Please output every record below exactly as written, leaving out any pictures.
=== Begin Enclosure ===
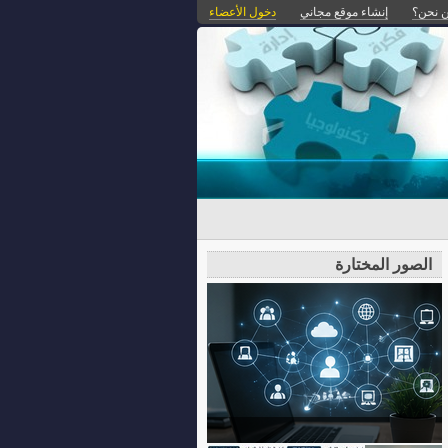
 نحن؟
إنشاء موقع مجاني
دخول الأعضاء
الصور المختارة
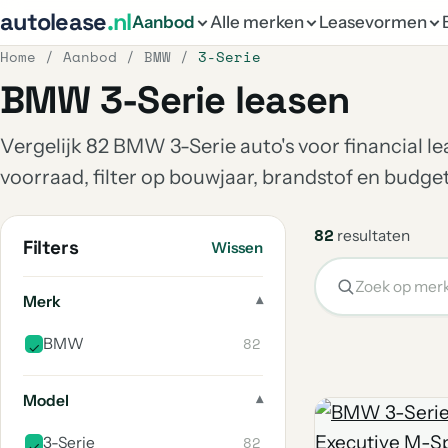
autolease
.nl
Aanbod
Alle merken
Leasevormen
Home
/
Aanbod
/
BMW
/
3-Serie
BMW 3-Serie leasen
Vergelijk 82 BMW 3-Serie auto's voor financial le
voorraad, filter op bouwjaar, brandstof en budg
82
resultaten
Filters
Wissen
Merk
82
BMW
Model
82
3-Serie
=== End Enclosure ===
Exercise solution -
 نحن؟
إنشاء موقع مجاني
دخول الأعضاء
الصور المختارة
autolease
.nl
Aanbod
Alle merken
Leasevormen
Home
/
Aanbod
/
BMW
/
3-Serie
BMW 3-Serie leasen
Vergelijk 82 BMW 3-Serie auto's voor financial le
voorraad, filter op bouwjaar, brandstof en budg
82
resultaten
Filters
Wissen
Merk
82
BMW
Model
82
3-Serie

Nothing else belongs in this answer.